(Best) Practices for Annotating and Representing CMC and Social Media Corpora in CLARIN-D

Michael Beißwenger, Eric Ehrhard, Axel Herold, Harald Lüngen, Angelika Storrer


Abstract

The paper reports the results of the curation project ChatCorpus2CLARIN. The goal of the project was to develop a workflow and resources for the integration of an existing chat corpus into the CLARIN-D research infrastructure for language resources and tools in the Humanities and the Social Sciences (http://clarin-d.de). The paper presents an overview of the resources and practices developed in the project, describes the added value of the resource after its integration and discusses, as an outlook, to what extent these practices can be considered best practices which may be useful for the annotation and representation of other CMC and social media corpora.

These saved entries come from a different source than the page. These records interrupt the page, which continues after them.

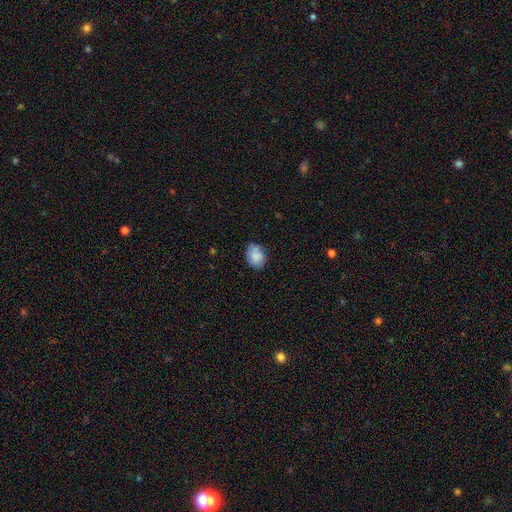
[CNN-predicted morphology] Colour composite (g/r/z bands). It shows a smooth galaxy with no disk features (81%) that is in between round and cigar-shaped (62%). Merging: none (70%).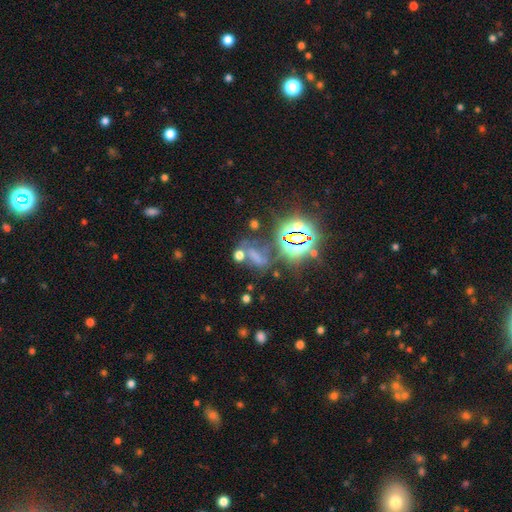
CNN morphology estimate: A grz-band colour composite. It shows a star or artifact, not a galaxy (46%).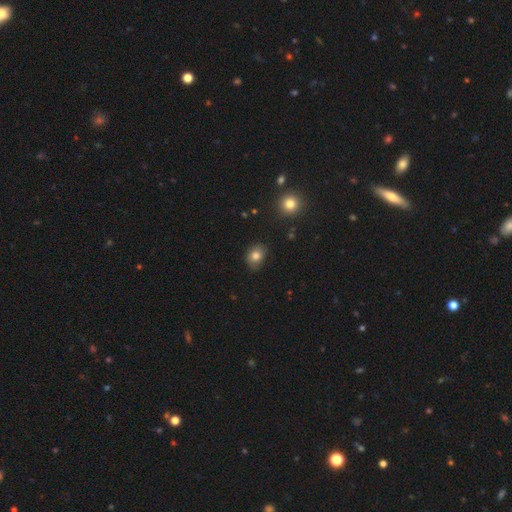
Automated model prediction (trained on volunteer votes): Overall: smooth (80%). How rounded: in between (60%; round 39%). Merging: none (78%).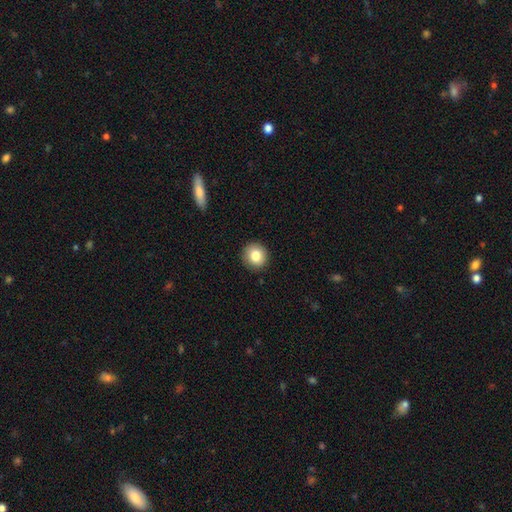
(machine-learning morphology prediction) smooth 83%, star or artifact 9%, featured or disk 8%. Down the decision tree: how rounded — round (89%); merging — none (91%).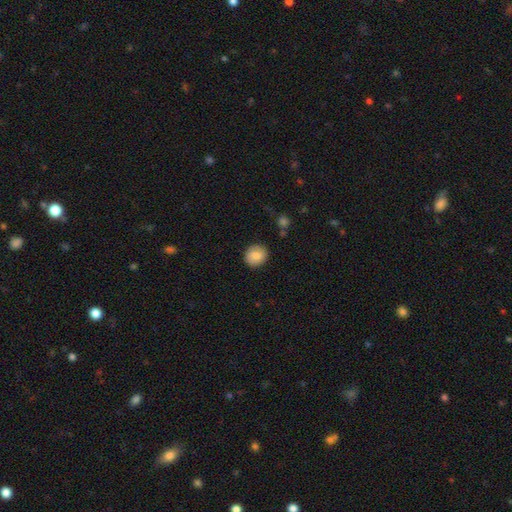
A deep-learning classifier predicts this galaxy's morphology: Smooth or featured: smooth — 83% (featured or disk — 9%)
How rounded: round — 77% (in between — 22%)
Merging: none — 87% (minor disturbance — 9%)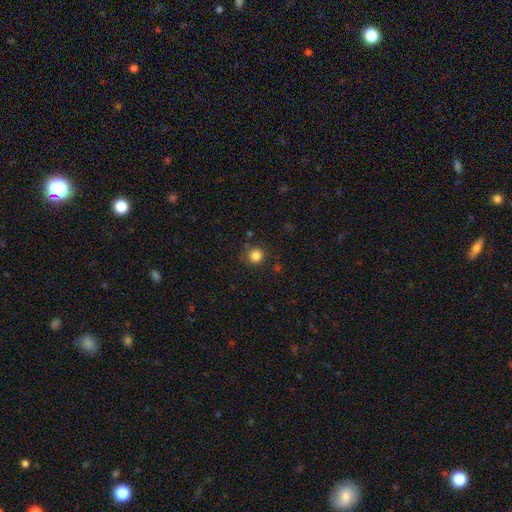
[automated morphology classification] Overall: smooth (84%). How rounded: round (94%). Merging: none (84%).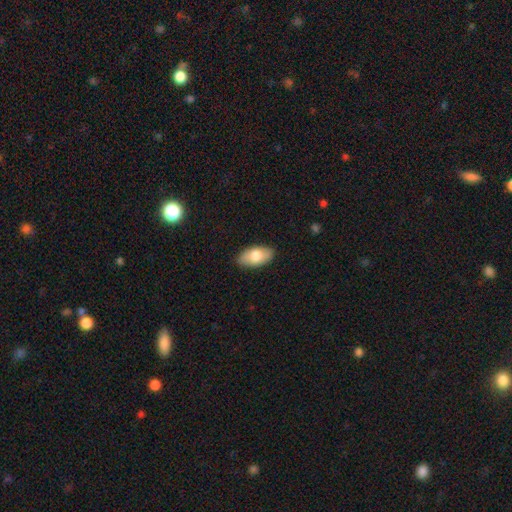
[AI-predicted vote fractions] Overall: smooth (77%). How rounded: in between (94%). Merging: none (86%).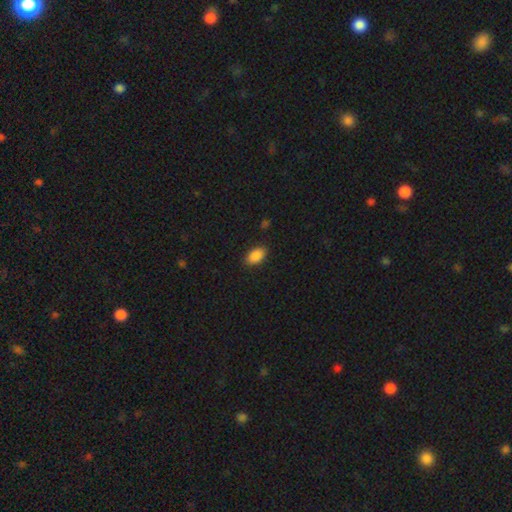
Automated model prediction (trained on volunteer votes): Morphology: type=smooth (89%); roundness=in between (91%); merging=none (86%).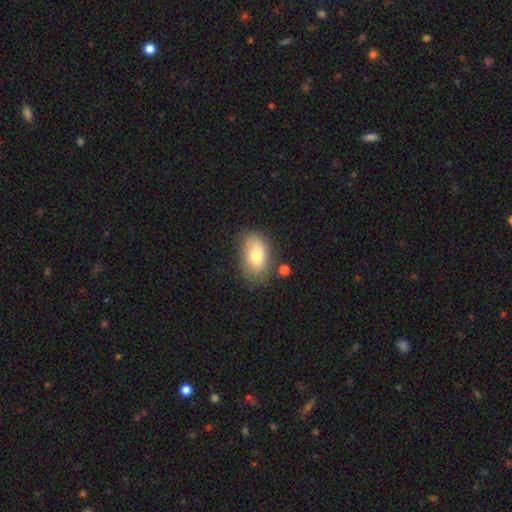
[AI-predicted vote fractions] Q: Smooth or featured?
A: smooth (73%); runner-up: featured or disk (19%)
Q: How rounded?
A: in between (90%); runner-up: round (9%)
Q: Merging?
A: none (71%); runner-up: minor disturbance (19%)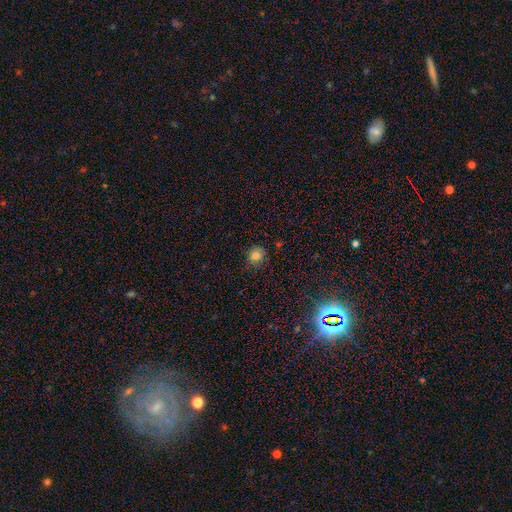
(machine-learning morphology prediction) A smooth galaxy with no disk features (78%) that is round (80%).

Vote fractions:
- Smooth or featured? smooth: 78% / star or artifact: 15% / featured or disk: 7%
- How rounded? round: 80% / in between: 19% / cigar-shaped: 1%
- Merging? none: 79% / minor disturbance: 16% / major disturbance: 4% / merger: 1%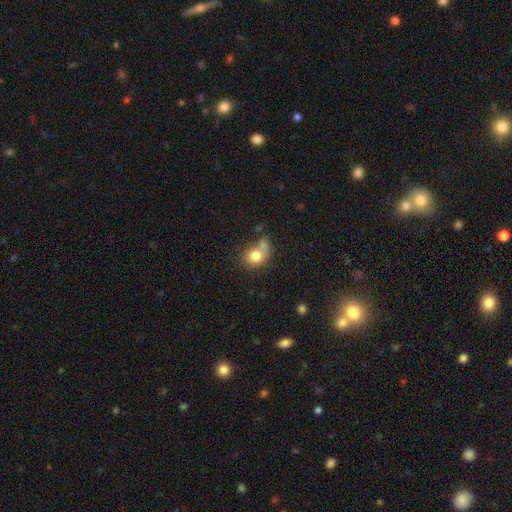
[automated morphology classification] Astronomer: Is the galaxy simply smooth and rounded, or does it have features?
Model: smooth — 77%.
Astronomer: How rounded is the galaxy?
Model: round — 58% (runner-up: in between, 41%).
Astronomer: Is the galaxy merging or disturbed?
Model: none — 39% (runner-up: merger, 29%).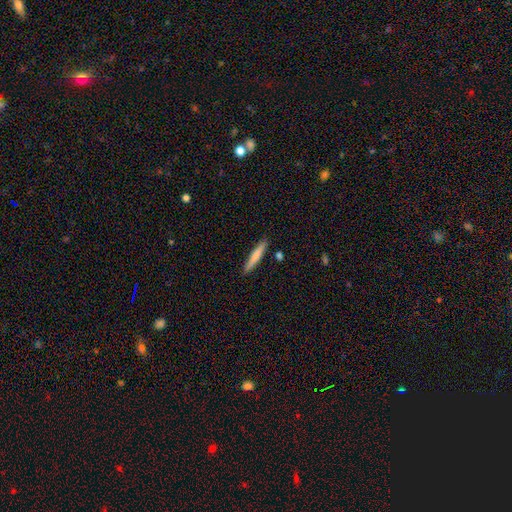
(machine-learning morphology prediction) The model was most divided on "smooth or featured": smooth: 71%, featured or disk: 23%, star or artifact: 5%. More confident: how rounded — cigar-shaped (93%); merging — none (88%).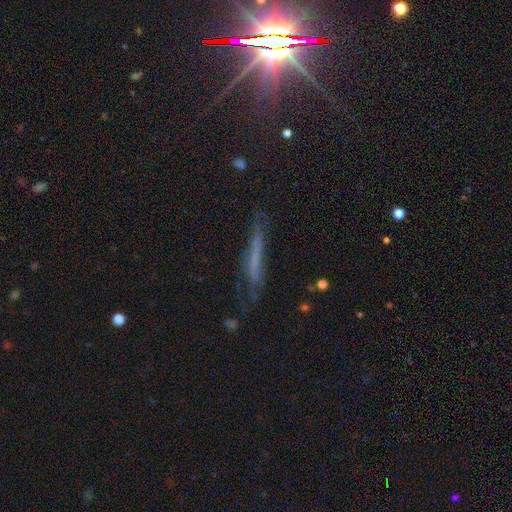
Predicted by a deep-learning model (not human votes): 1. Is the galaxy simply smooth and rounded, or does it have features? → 44% featured or disk, 38% smooth, 17% star or artifact.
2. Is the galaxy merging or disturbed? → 66% none, 22% minor disturbance, 9% major disturbance, 3% merger.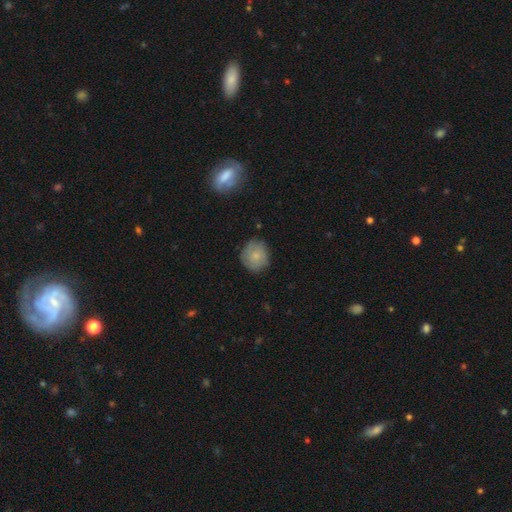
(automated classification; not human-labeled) This appears to be a smooth galaxy with no disk features (71%) that is round (84%). Merging: none (76%).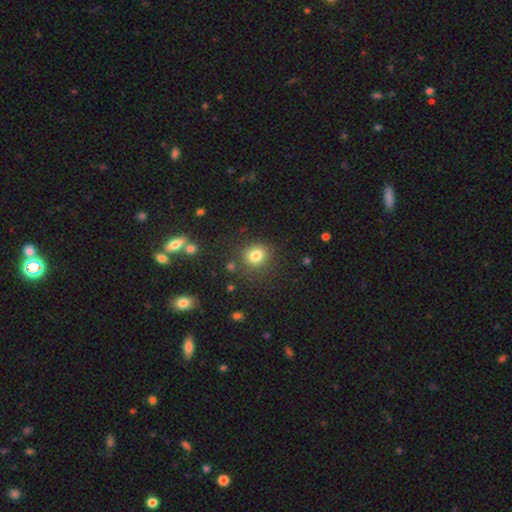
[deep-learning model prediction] A smooth galaxy with no disk features (81%) that is round (76%).

Vote fractions:
- Smooth or featured? smooth: 81% / star or artifact: 13% / featured or disk: 7%
- How rounded? round: 76% / in between: 23% / cigar-shaped: 1%
- Merging? none: 81% / minor disturbance: 11% / major disturbance: 4% / merger: 4%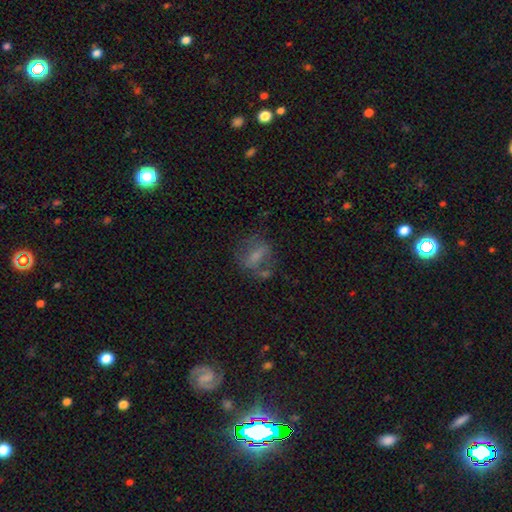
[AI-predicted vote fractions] smooth 49%, featured or disk 38%, star or artifact 13%. Down the decision tree: merging — none (53%).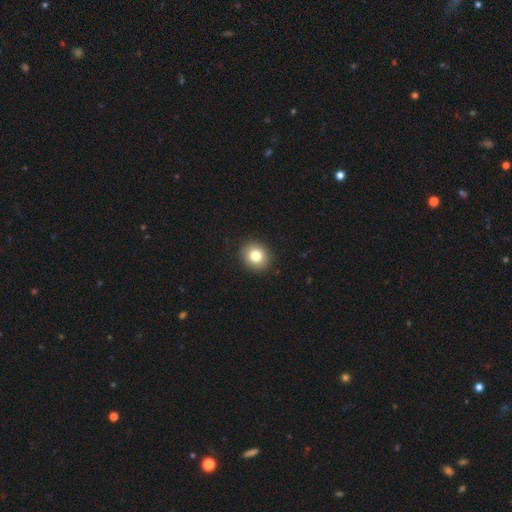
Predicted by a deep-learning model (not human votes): smooth_or_featured: smooth (p=0.80) [alt: star or artifact p=0.10]
how_rounded: round (p=0.75) [alt: in between p=0.24]
merging: none (p=0.91) [alt: minor disturbance p=0.06]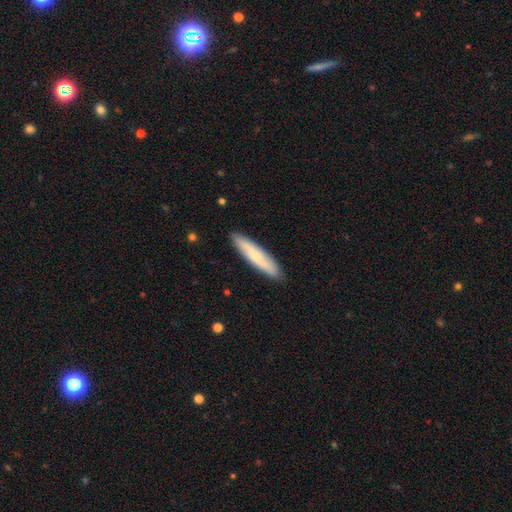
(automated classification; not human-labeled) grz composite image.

Keywords: CMC corpora, TEI encoding, tagging, corpus infrastructures, legal issues, CLARIN


1. Introduction

This paper reports the results of the curation project ChatCorpus2CLARIN. The goal of the project was to develop a workflow and resources for the integration of an existing chat corpus (the Dortmund Chat Corpus, Beißwenger 2013) into the CLARIN-D research infrastructure for language resources and tools in the Humanities and the Social Sciences (http://clarin-d.de) as part of the European Common Language Resources and Technology Infrastructure (https://www.clarin.eu). The paper presents an overview of the resources and practices developed in the project, describes the added value of the resource after its integration and discusses, as an outlook, to what extent these practices can already be considered as best practices which may be useful for the annotation and representation of other CMC and social media corpora.


2. Goals of the Project

The goal of the project was twofold: On the one hand, (1) the project aimed to integrate an existing chat corpus into the CLARIN-D corpus infrastructures at the Berlin-Brandenburg Academy of Sciences and Humanities (BBAW) and at the Institute for the German Language (IDS), Mannheim. This included, as subtasks, (1a) the development of a schema and conversion routine for the transformation of the XML markup and metadata in the original resource into a TEI format, (1b) the addition of a new annotation layer with part-of-speech and lemma information, (1c) a re-anonymization of the corpus data according to the recommendations given in a legal opinion. On the other hand, (2) the solutions developed to achieve goal (1) should be designed as general (and not idiosyncratic) approaches to the challenge of annotating and representing corpora of computer-mediated communication (CMC) and social media according to existing standards in the Digital Humanities / CLARIN context. The main result of goal (1) is, thus, the integrated chat corpus whereas the results of goal (2) are documented resources and practices that may be reused by other projects which aim at integrating CMC and social media resources into CLARIN.


3. The Corpus

The Dortmund Chat Corpus (Beißwenger, 2013) has been collected at TU Dortmund University as a resource for researching the peculiarities and linguistic variation in written CMC. The corpus comprises 478 chat documents (logfiles) containing 140240 user postings or 1M words of German chat discourse from heterogeneous sources representing the use of chats in a wide range of application contexts (social chats, advisory chats, chats in the context of learning and teaching, moderated chats in the media context). The corpus has been annotated using a homegrown XML format (‘ChatXML’) that describes (1) the basic structure and properties of chat logfiles and postings, (2) selected “netspeak” phenomena such as emoticons, interaction words, addressing terms, nicknames and acronyms, (3) selected metadata about the chat platforms and chat users. Since 2005, a large subset of the corpus has been available as a ChatXML resource for download and offline querying, and as an HTML version for online browsing (http://www.chatkorpus.tu-dortmund.de).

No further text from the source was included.